Change Narrative Abstract - Poster Presentation Only Australian and New Zealand Society for Geriatric Medicine Annual Scientific Meeting 2023

Implementing a Geriatric Emergency Department Intervention (GEDI) Clinical Nurse Specialist Role in Wellington Regional Hospital (#207)

Eun-Sil Choi 1 , Pedro Broggi 1 , Brendan Ng 1
  1. Acute Health of the Older Person (AHOP) Service, Te Whatu Ora - Capital, Coast & Hutt Valley, Wellington Regional Hospital, Wellington, Newtown, New Zealand

Background:

Wellington Regional Hospital (WRH) is a tertiary-level hospital and trauma centre in New Zealand. Of the 61,113 Emergency Department (ED) presentations in 2022, around 17% were either >75 years or >65 years and Māori/Pasifika. A significant but unknown proportion of them are living with a degree of frailty. Frailty is associated with an increased risk of unnecessary admission, inappropriate tests or interventions, being admitted under the wrong service and overall poorer outcomes. 

 

A major challenge in caring for older people in the modern ED is the recognition of frailty and completing a timely comprehensive geriatric assessment (CGA) to holistically manage these patients.

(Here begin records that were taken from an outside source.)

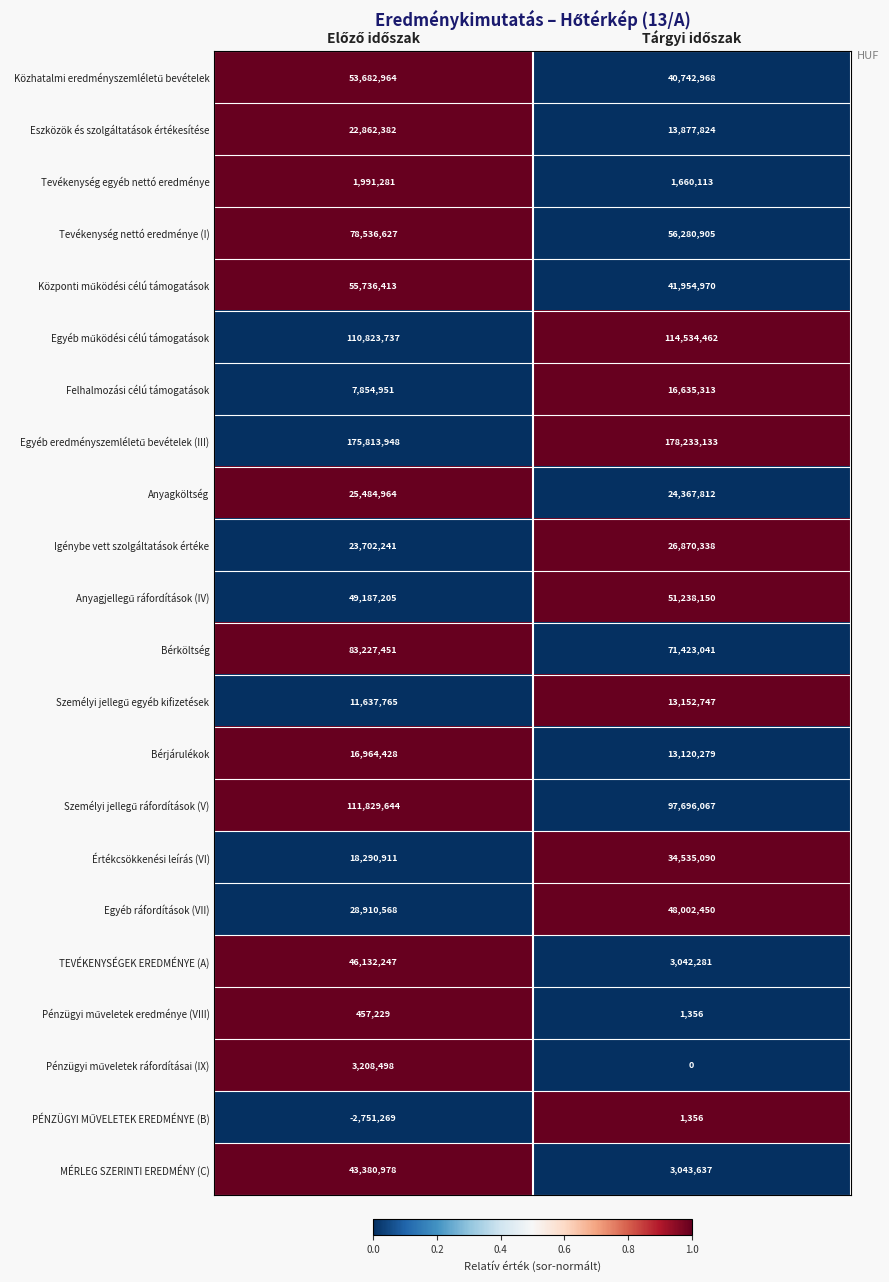

What is the minimum value shown in the chart?

-2751269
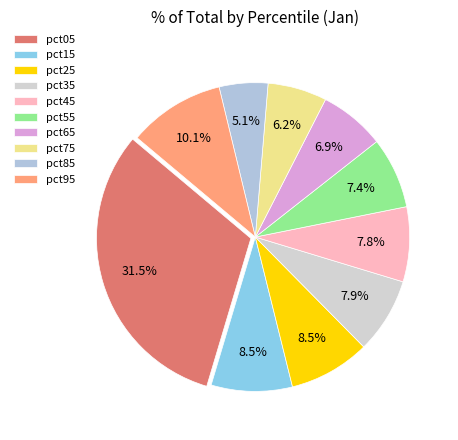

Is there any slice that represents more than half of the pie?

No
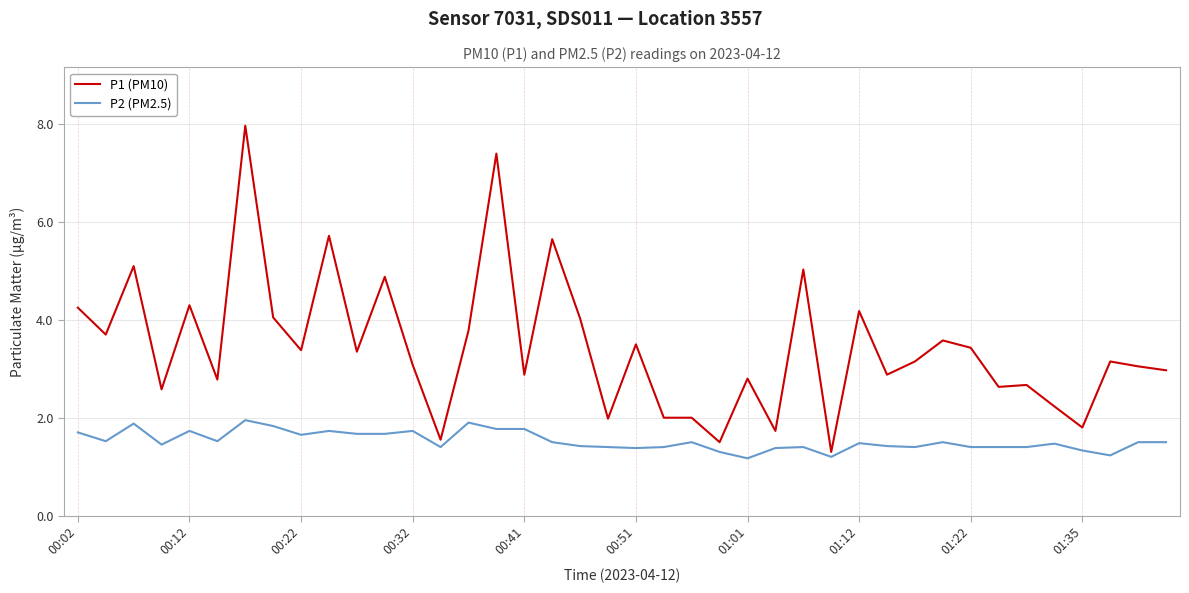

Count the number of data series in this chart.

2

                                           

Change:

In 2020 we established an Acute Frailty Unit, linking with both ED and General Medicine. This was an evolution from a small hospital-wide multi-disciplinary geriatric consulting team, and the first admitting geriatric medicine service for some years. During the development of admitting processes for the ward, we identified the need for a dedicated geriatric skill-mix in the ED, based on the GEDI principles. These skills were detecting patients living with frailty and providing interventions in a timely fashion to avoid unnecessary admissions, support discharges from ED and admit the patient to the correct service at WRH. In August 2022, we developed and established a GEDI CNS role to address these goals, and provided an opportunity for skills sharing with ED colleagues, and promoted patient-centred care. In the initial phase this has been a single clinical nurse specialist in working hours.

 

Between October 2022 till March 2023 (104 CNS working days), we have screened 2523 older patients for frailty. 258 were seen directly by GEDI CNS and 142 had a CGA completed. Of these, 72 patients were discharged directly from ED, 81 were managed by Acute Geriatric team and 79 patients were admitted under General Medicine with CGA and geriatric input. Verbal feedback from ED and General Medicine has consistently mentioned a positive impact on flow on patients living with frailty presenting to the ED, improved clinical decision-making by ED and inpatient teams using the information gained from the CGA, and the opportunities to collaboratively coordinate the discharge process in the ED.

 

Learnings:

The introduction of the GEDI CNS role has made a positive impact on frailty recognition, supported discharges and streamlining of patients to more appropriate services. We have also developed an educational relationship with our clinical colleagues highlighting the principles of good geriatric care.